When you run—and often when you walk—your feet are hammering on the ground. Each step can send reverberations up to the tippy top of your body, and if your teeth are locked together, they’ll feel it too.
Work on relaxing your jaw and keeping your muscles loose and your teeth apart. That can reduce the force your ivories feel with each step. Also check that your shoes aren’t worn out and are tied sufficiently tight.
Can’t stop yourself from clenching? Invest in a mouthguard.

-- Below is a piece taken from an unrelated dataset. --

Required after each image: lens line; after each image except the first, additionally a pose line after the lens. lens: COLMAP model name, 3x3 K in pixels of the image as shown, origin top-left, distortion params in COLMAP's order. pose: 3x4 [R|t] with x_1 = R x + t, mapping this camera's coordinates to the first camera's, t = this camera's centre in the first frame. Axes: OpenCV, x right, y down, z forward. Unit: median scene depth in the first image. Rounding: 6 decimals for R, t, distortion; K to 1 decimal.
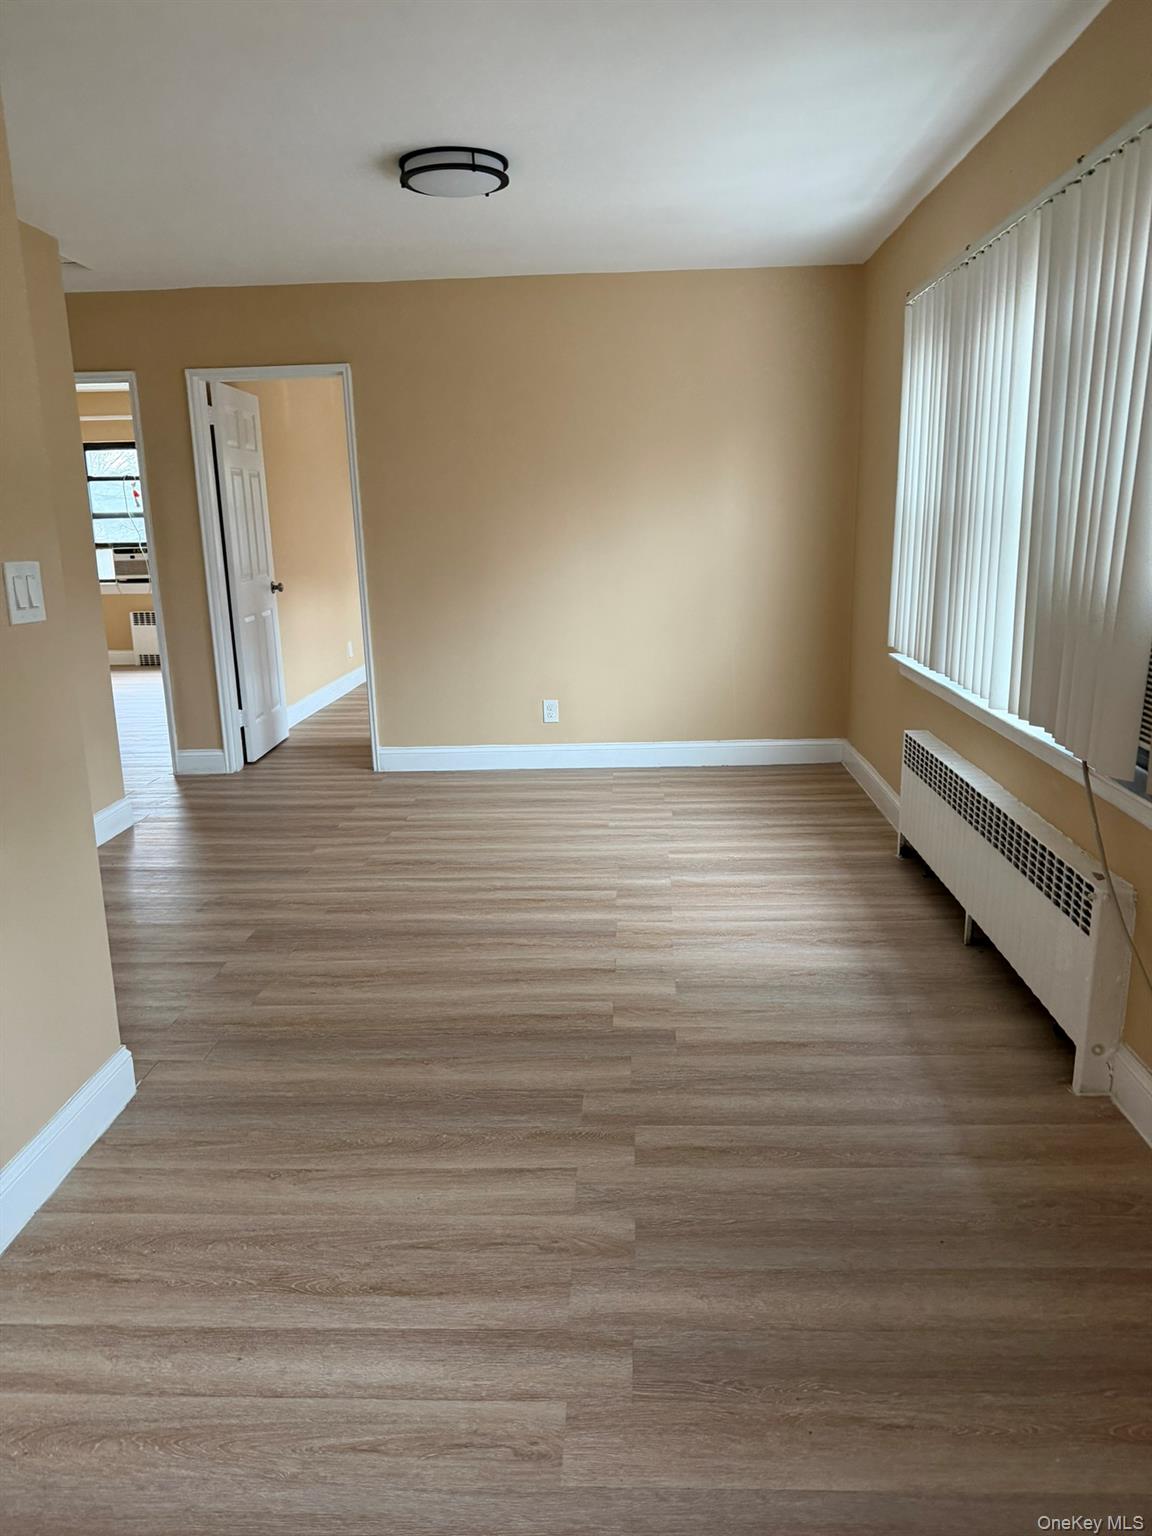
lens RADIAL K [[1066.8, 0, 589.0], [0, 1066.8, 772.6], [0, 0, 1]] dist [-0.007484, -0.023462]
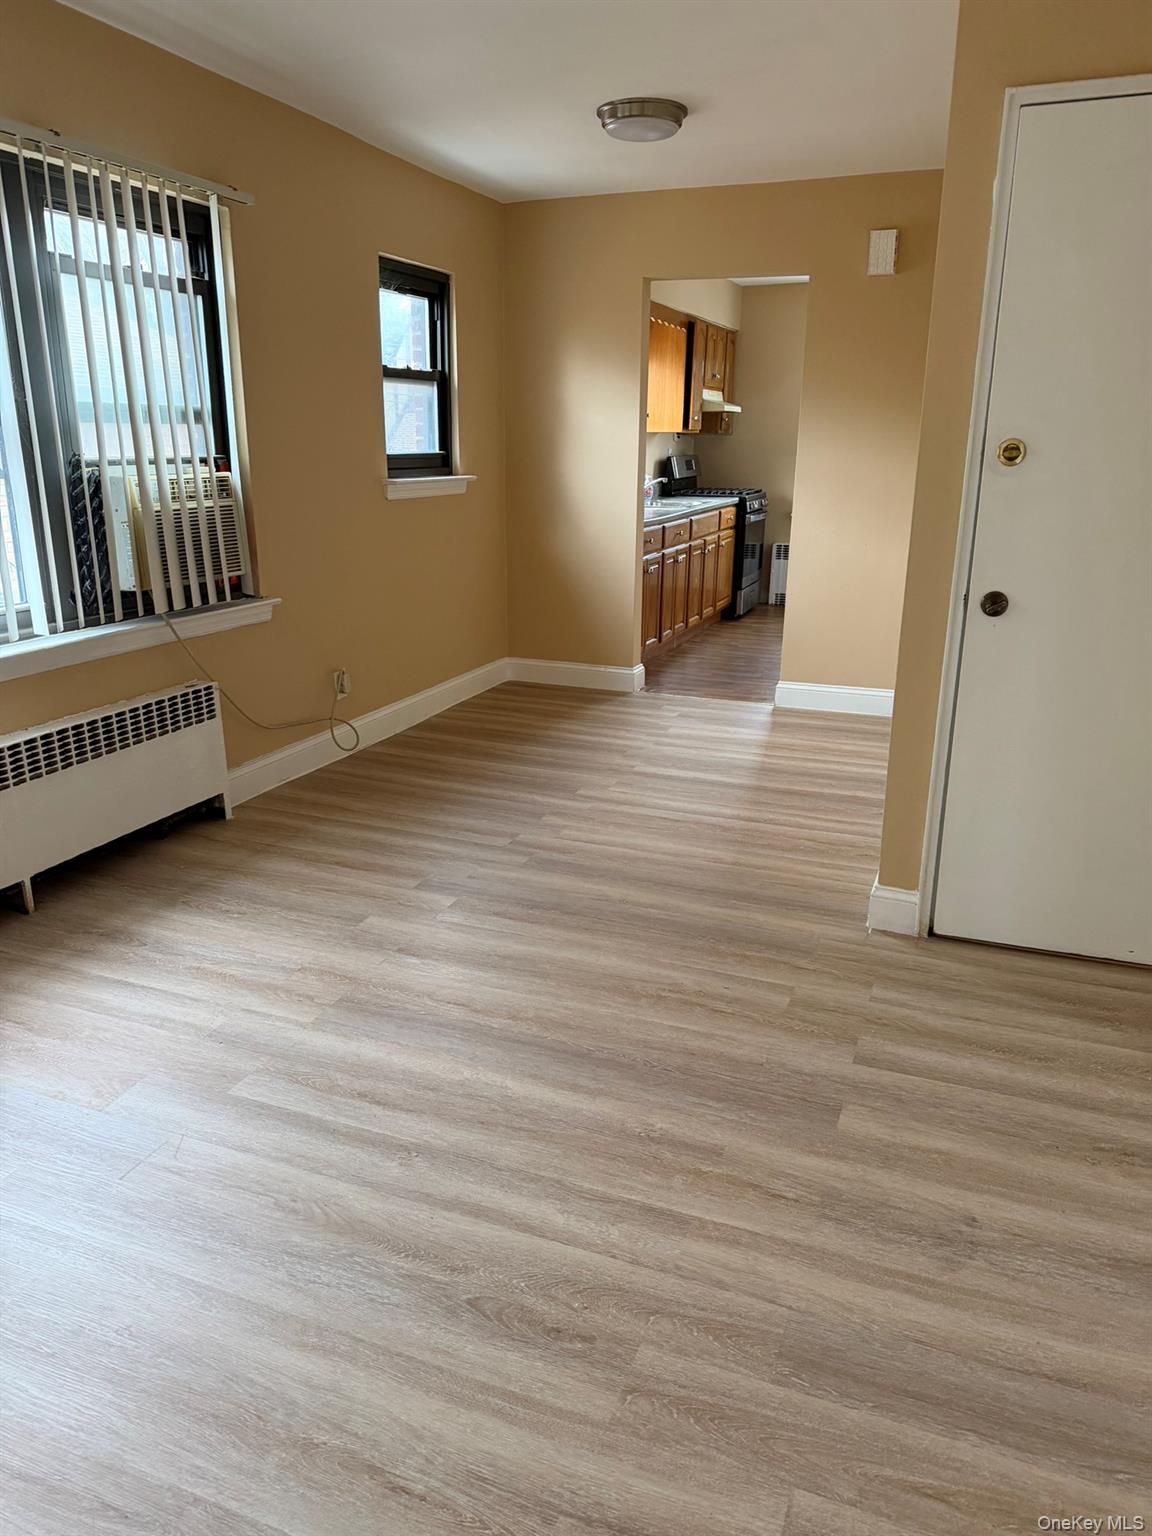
lens RADIAL K [[1066.8, 0, 590.0], [0, 1066.8, 805.8], [0, 0, 1]] dist [-0.007484, -0.023462]
pose [[-0.951846, -0.089885, 0.293104, -0.661189], [0.079756, 0.850536, 0.519834, -0.639271], [-0.296021, 0.518179, -0.802410, 2.773970]]
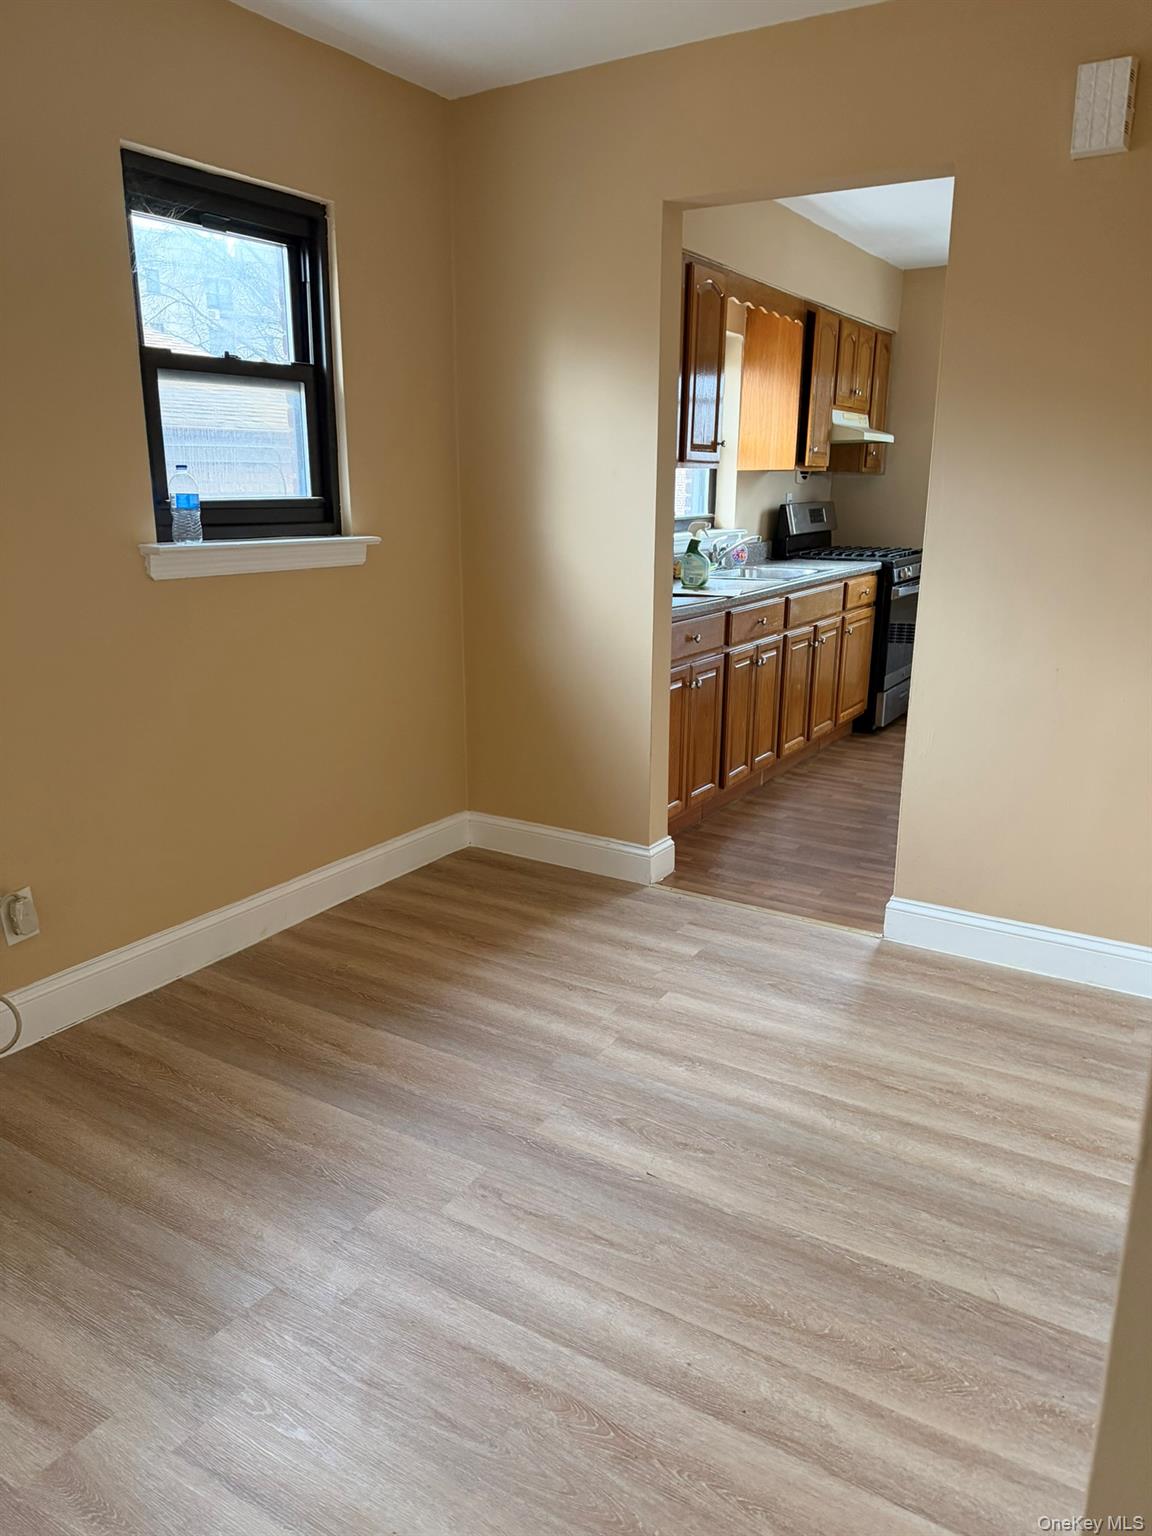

Sometimes when your teeth hurt, it doesn’t really have much to do with them at all. Occasionally, a sinus infection or other issue can be the cause of a toothache. Your sinuses sit right behind your cheeks, eyebrows, and jaw, and can cause pain when an issue arises. If you can treat sinus inflammation or infections, it may stop your teeth from hurting while you run or walk.
Some folks have teeth that react to hot and cold temperatures, and this includes air. Is it cold where you are? That could be a reason why your teeth hurt when you run or walk. Try breathing through your nose for a bit and see if the pain subsides. If it does, you may want to talk to your dentist about how to reduce the sensitivity.
Other Oral Health Concerns
Sensitive teeth can be a symptom of a larger health issue, such as periodontal disease. As blood flow increases with your walking or running, it can exacerbate inflammation in your mouth, causing your teeth to hurt while you run. Make sure you talk to your dentist about any oral pain or discomfort you experience while exercising.